Acquaintances in Louisville were shocked, he remarks.

“People say, ‘You know, it’s one thing about going back to school. Maybe we can grab that, maybe we can hang onto that. But you mean you’re going to live in a dorm?’”

“I say, ‘Well, you know, Harvard calls them houses,’” Mazzoli grins.

Shortly before he left, a family friend left a pair of ear plugs on his front porch as a going-away gift. He says he may find them necessary over the course of the year.

He describes the moment when he and his wife entered their scarcely furnished Lowell rooms after two days of driving their U-Haul truck as the first “fiery test” of their commitment to the year-long endeavor.

“How many people our age, when you think about it, would be able to walk in without turning around and going to the nearest Holiday Inn?” he asks.

“I know it sounds crazy but to me, that was part of what I was coming for—to be put in an unfamiliar setting and say, ‘Ron, are you still able to accommodate the unexpected? Are you still able to cut your mustard, as we say back home in Kentucky?’”

Turning the Tables

Since his Congressional term ended in 1995, Mazzoli has taught at the Brandeis School of Law in Louisville, Ky., where he graduated first in his law class 43 years ago.

This year, he notes, the academic shoe is “on the other foot.”

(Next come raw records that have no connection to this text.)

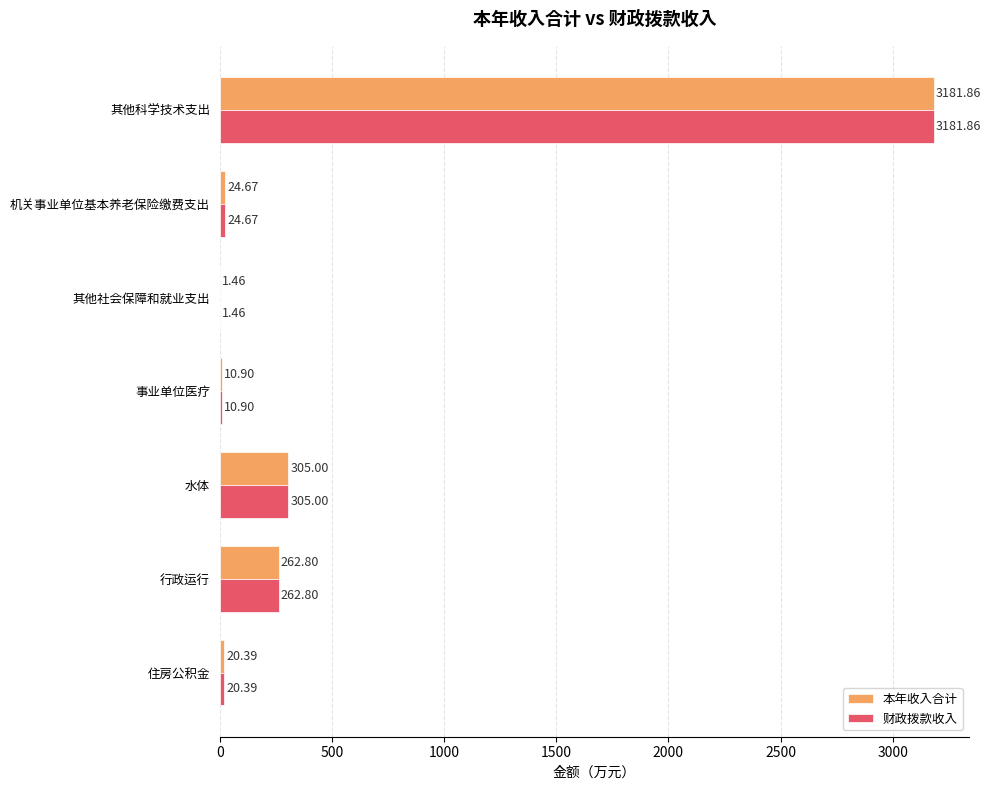

What is the highest value of the 本年收入合计 series?

3181.9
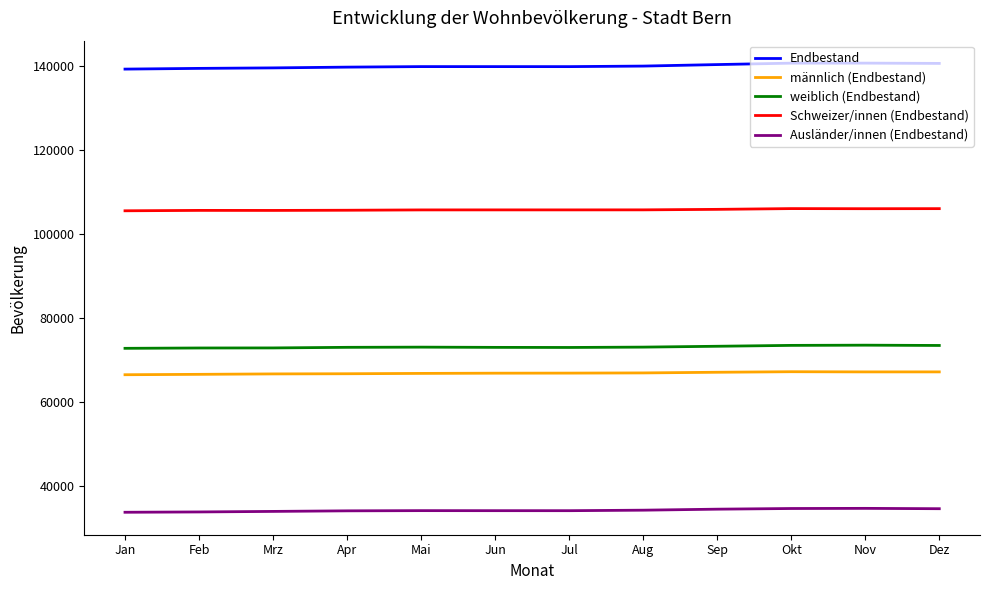

True or false: Endbestand and Schweizer/innen (Endbestand) intersect in this chart.

False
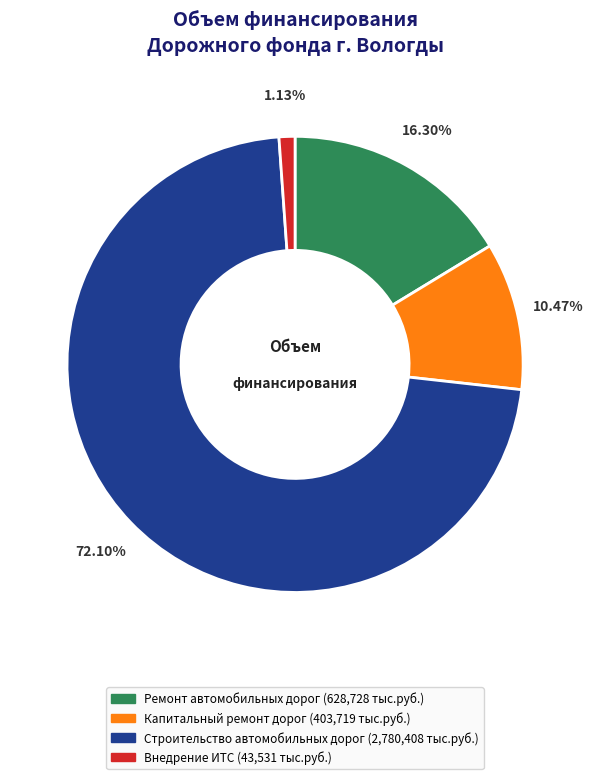

Count the number of slices in the pie.

4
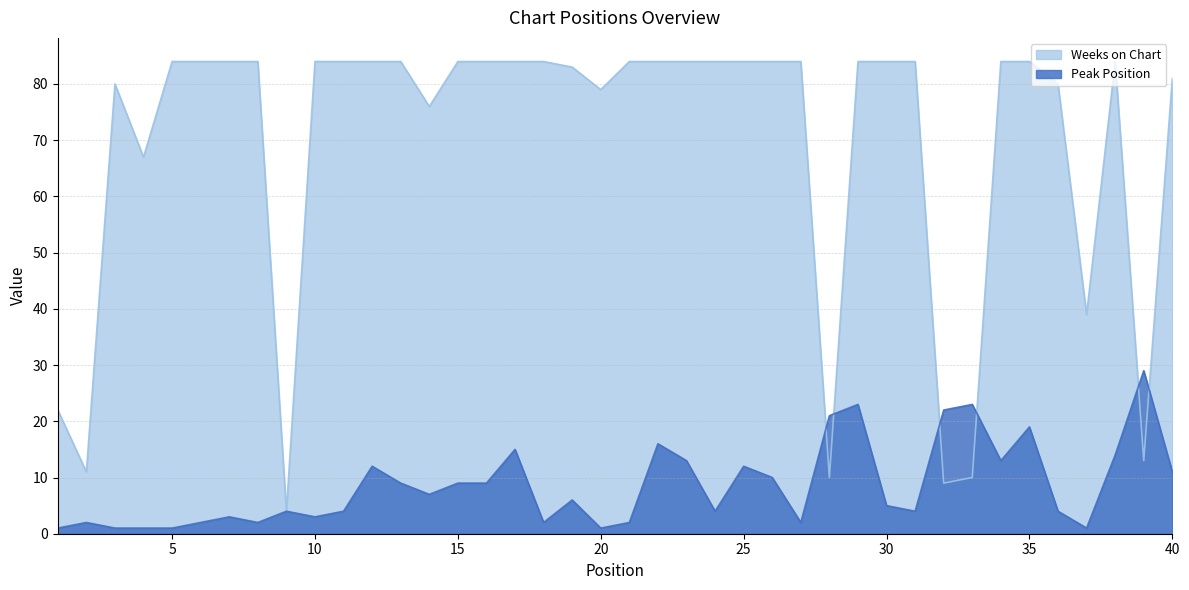

Which series changed the most between 31 and 39?

Weeks on Chart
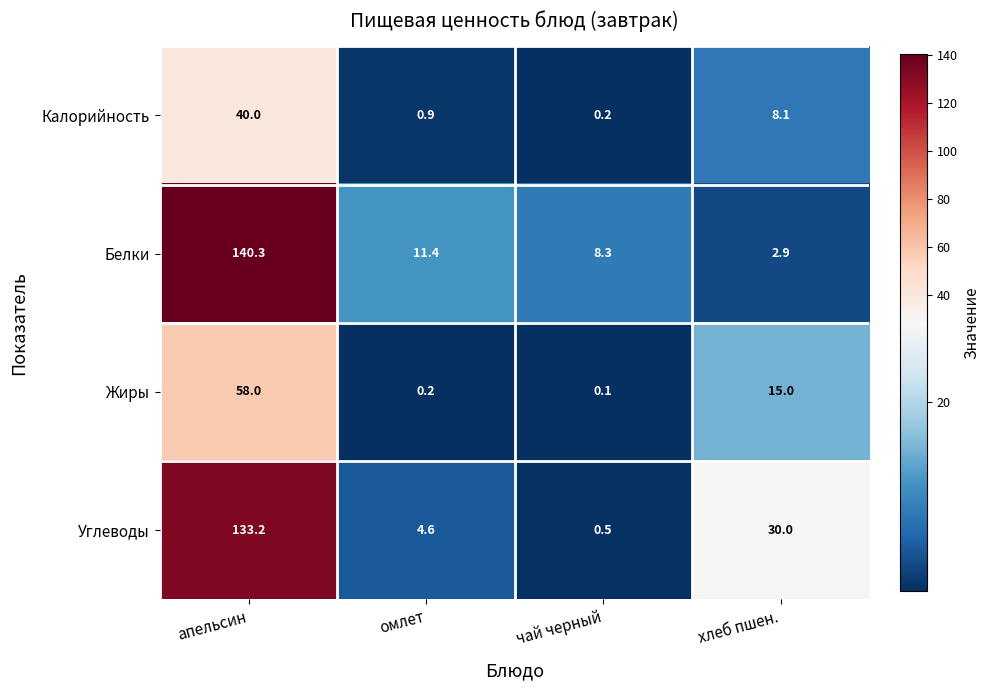

What is the maximum value shown in the chart?

140.3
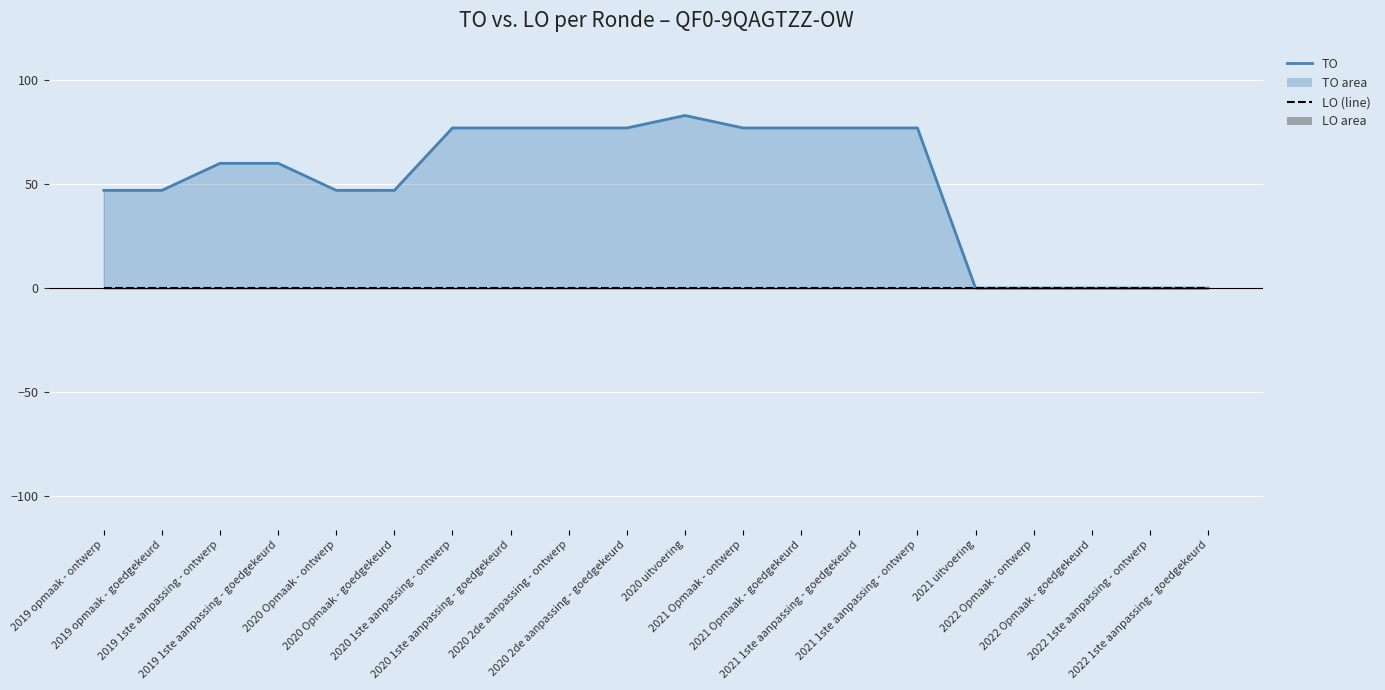

Which series has the largest total across all categories?

TO (line)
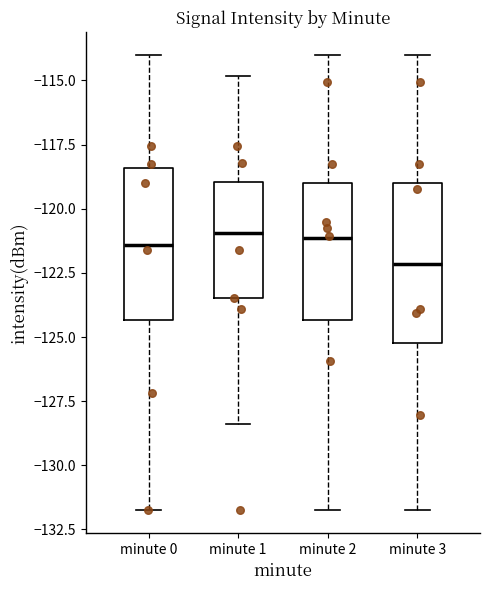

Reading left to right, read every box against the y-axis: the position of its median line, the range the box covers, and the ends of its whiskers. The values are not printed on the chart, so give them approximately, as read against the axis.

minute 0: median -121.5, box -124.5 to -118.5, whiskers -132.0 to -114.0
minute 1: median -121.0, box -123.5 to -119.0, whiskers -128.5 to -115.0
minute 2: median -121.0, box -124.5 to -119.0, whiskers -132.0 to -114.0
minute 3: median -122.0, box -125.0 to -119.0, whiskers -132.0 to -114.0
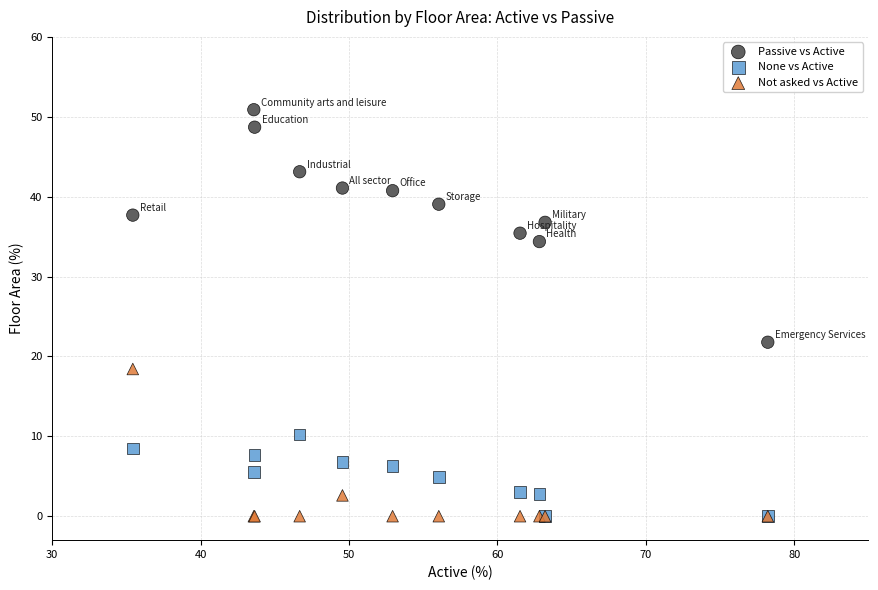

Across all series, what Y value is closest to 25?

21.8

“Now I’m going to be sitting down, not standing up. I’ve going to be listening and taking notes, not giving the lecture and having the notes in front of me taken. I’m going to be expected to do certain things that, in the past, I’ve expected others to do,” he says. “I hope I’m prepared for it. It’s sort of an open question—am I really prepared to shift gears?”

He expects his teaching experience to inform his outlook as a student—though to what extent he is unsure, he says.

“The proof will be in the pudding,” he says. The real test will come “three months from now, when we have mid-semesters and the teachers work us over with blunt instruments.”

Mazzoli says he is concerned about the master program’s quantitative demands. He explains that he has not worked rigorously with numbers since his own undergraduate experience.

His greatest fears for the coming year are academic rather than social, he says, largely because of the comfortable environment he found at Harvard during his fellowship last year—an environment in which age difference melted away.

Mazzoli brims with stories about students with whom he interacted closely during time in Cambridge—the KSG student aspiring to a career in public office, the history concentrator with whom he discussed the merits of historical study for a political career, the recent graduate interested in defense whom he met that morning. He remembers each of their names.

“Little episodes like that are just what this amazing university is about,” he says. Mazzoli explains he is looking forward to a rich social life beginning over the course of the coming year.

“It will be a wonderful opportunity to be with younger people. Out of that group of 200 people will come mayors and governors and people who will establish businesses. And I hope over many years to come I’ll be able to say, ‘I was in the Kennedy School with that person’ and be able to call and say, ‘Hey, Pete, congratulations,’ or ‘Mary, I just read about your election. It’s wonderful.’”

Settling In

Later this month, Mazzoli and his wife will move into a sightly larger apartment—including a study and a kitchenette—below their present suite.

They will have access to the Senior Common Room, a community meeting place where resident scholars and students alike can meet and interact—and a venue where the former representative hopes many of the relationships he seeks will take shape.

“I think we’ll be able to have genuine friendships,” says Mazzoli, who reports eating pizza and going on outings with his students last year.

As he prepares for orientation the next morning, Mazzoli confesses that, even with 70 years of life experience behind him, his excitement for the new day—and the year to come—is tinged with apprehension.

One thought sustains him, though.

“Maybe some 40-year-old is feeling tonight the same way I’m feeling,” he says.